Consigne: Dans le texte ci-dessous sur la transmission de signaux acoustiques dans un puits de forage, relevez tous les éléments suivis d'un numéro de référence entre parenthèses. Donnez chacun avec son numéro.

On décrit un système utilisé pour transmettre et recevoir des signaux de données acoustiques dans un puits contenant un train de forage. Le système inclut des appareils qui transmettent des signaux acoustiques à travers un train de forage (51), la boue de forage (53) et la formation géologique (57); il inclut en outre des procédés qui permettent de transmettre et d'interpréter le signal acoustique de manière à optimiser la précision de la transmission. Les procédés de l'invention consistent à corréler des signaux transmis le long de différents trajets ou de trajets de longueurs différentes, au moyen d'une transmission par déplacement de fréquence, au moyen d'ondes transversales pouvant transmettre des signaux à travers un équipement de forage, ou au moyen d'ondes de compression pouvant transmettre des signaux à travers la boue de forage. Les signaux renseignent en outre sur la vitesse de propagation du son dans la formation et sur l'affaiblissement sonore dans la formation en fonction de la fréquence. Le procédé apporte également des renseignements permettant de visualiser les emplacements de limites réfléchissantes dans le matériau entourant le puits de forage. Le système offre au foreur l'avantage de recevoir des informations essentielles en temps réel concernant des caractéristiques de la formation géologique autour du trépan.

Liste des données:
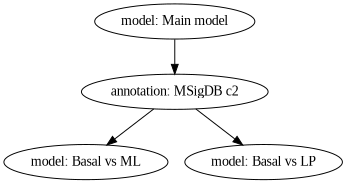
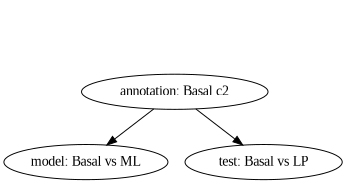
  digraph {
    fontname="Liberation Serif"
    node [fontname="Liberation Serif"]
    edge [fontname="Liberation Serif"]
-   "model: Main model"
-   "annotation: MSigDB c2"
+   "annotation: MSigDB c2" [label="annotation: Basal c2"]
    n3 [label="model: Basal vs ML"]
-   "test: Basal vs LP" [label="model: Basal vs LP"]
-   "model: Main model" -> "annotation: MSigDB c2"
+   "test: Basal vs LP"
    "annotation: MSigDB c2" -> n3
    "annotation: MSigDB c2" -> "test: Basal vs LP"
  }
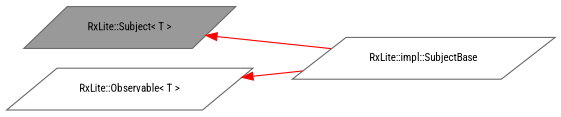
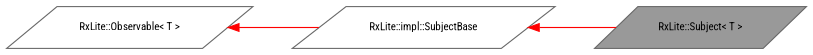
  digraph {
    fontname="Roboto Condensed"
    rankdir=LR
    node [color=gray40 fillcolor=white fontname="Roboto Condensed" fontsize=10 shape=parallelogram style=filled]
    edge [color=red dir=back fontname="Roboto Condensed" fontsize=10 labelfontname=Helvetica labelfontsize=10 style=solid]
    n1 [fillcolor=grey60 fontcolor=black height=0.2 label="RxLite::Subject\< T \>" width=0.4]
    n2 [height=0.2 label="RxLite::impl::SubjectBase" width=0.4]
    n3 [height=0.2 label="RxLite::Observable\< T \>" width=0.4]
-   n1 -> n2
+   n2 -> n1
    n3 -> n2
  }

Réponse attendue:
- train de forage (51)
- boue de forage (53)
- formation géologique (57)